リベラルアーツを取り入れている大学一覧|大学Times (sanpou-s.net)

<リベラルアーツ系の学部例(一部)>
【文系・理系の両方に対応】
・国際基督教大学(ICU)教養学部
・桜美林大学リベラルアーツ学群
・千葉大学国際教養学部
・慶應義塾大学SFC(総合政策学部・環境情報学部)
・早稲田大学国際教養学部

【主に文系に対応】
・玉川大学リベラルアーツ学部
・山梨学院大学国際リベラルアーツ学部
・徳島大学総合科学部
・愛媛大学法文学部
・東京経済大学キャリアデザインプログラム
・津田塾大学学芸学部国際関係学科
・京都女子大学現代社会学部

※女子大は上記のように「幅広い分野を学びながら専攻する学問を決める(例:多分野を学んだ上でゼミを選ぶ)」タイプの学部を持っていることがあります。学力的・地理的に受験候補となるような女子大があれば、そのような学部がないか一度確かめてみるとよいでしょう。

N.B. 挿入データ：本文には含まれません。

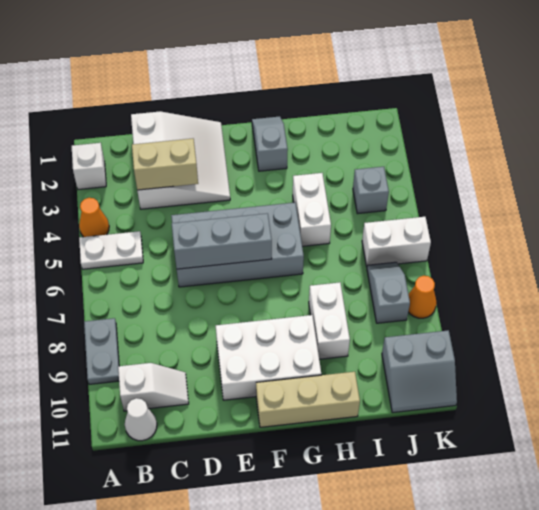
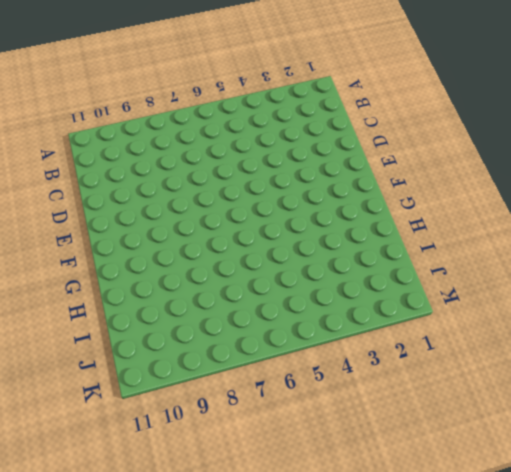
none -> white brick A2 level 1
none -> orange cone A4 level 1
none -> white plate A5:B5 level 1

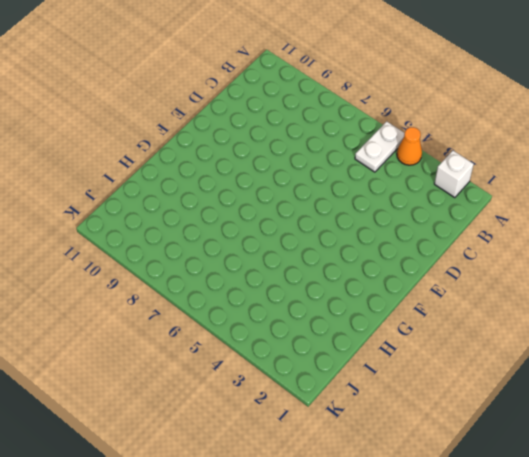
none -> grey plate A8:A9 level 1
none -> white slope B10:C10 level 1 top B
none -> white cone B11 level 1

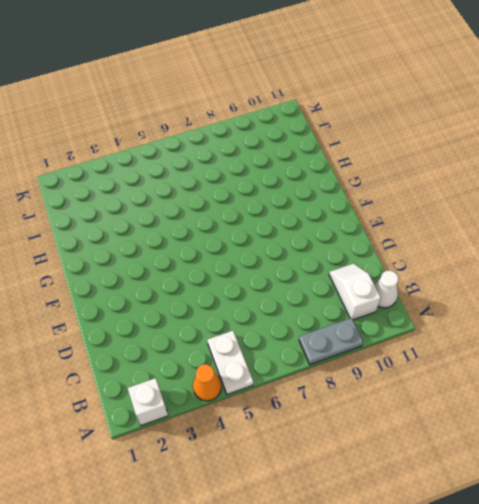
none -> white slope C1:E3 level 1 top C
none -> grey brick D5:G6 level 1
none -> white brick E9:G10 level 1

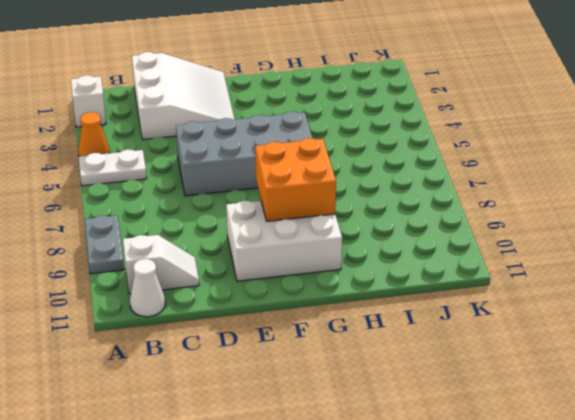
orange brick F8:G9 level 2 -> none
none -> tan brick F11:H11 level 1
none -> grey slope G1:G2 level 1 top 2
none -> white brick H4:H5 level 1

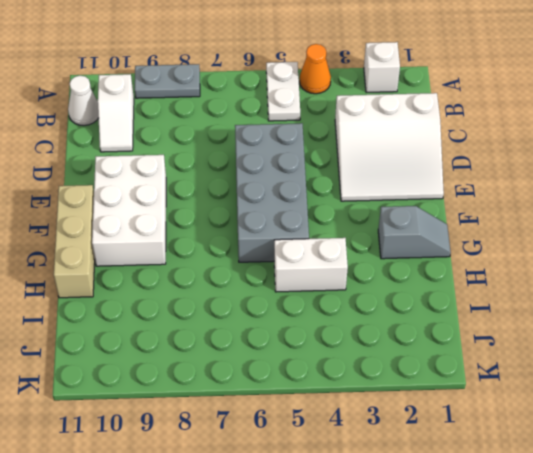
none -> white brick H8:H9 level 1
none -> grey brick J4 level 1
none -> white brick J6:K6 level 1

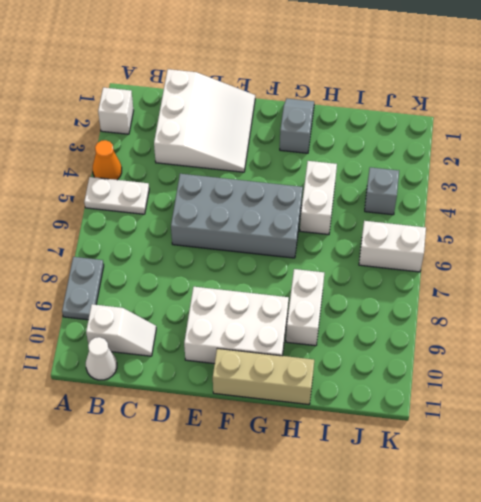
none -> grey slope J7:J8 level 1 top 8
none -> grey slope J10:K11 level 1 top 10
none -> orange cone K8 level 1

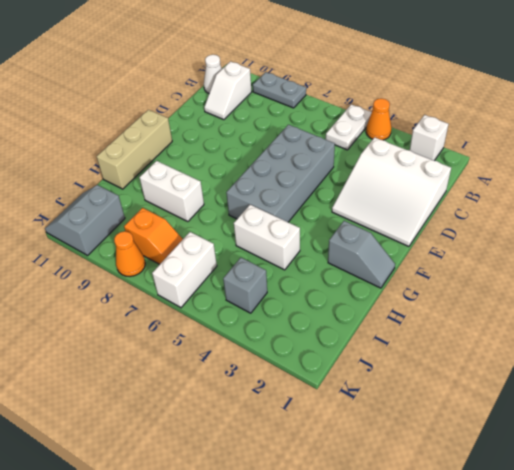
orange slope J7:J8 level 1 top 8 -> grey slope J7:J8 level 1 top 8
none -> white brick E9:G10 level 1
none -> tan brick C3:D3 level 2
none -> grey brick D6:F6 level 2

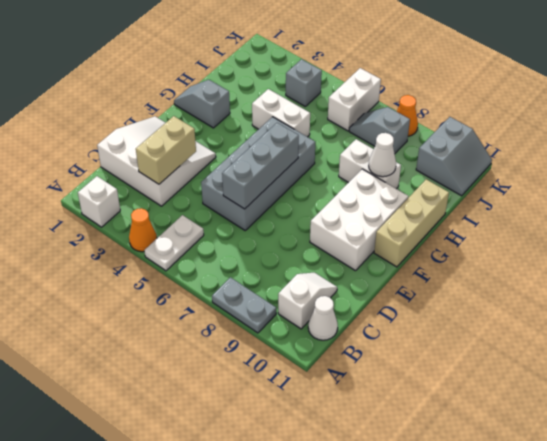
white cone H9 level 2 -> none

 なお、あまりにも学部選びを優先しすぎて、自分の学力よりも数段落ちるレベルの大学に進学してしまうと、授業内容や周囲の学生の質が自分と合わずに「授業が簡単過ぎてつまらない」「周りのレベルが低くてやる気をなくす」という意味で「学習意欲の低下」に繋がってしまいます。自分の学力に見合った大学の中から学部を選ぶことは大前提にしましょう。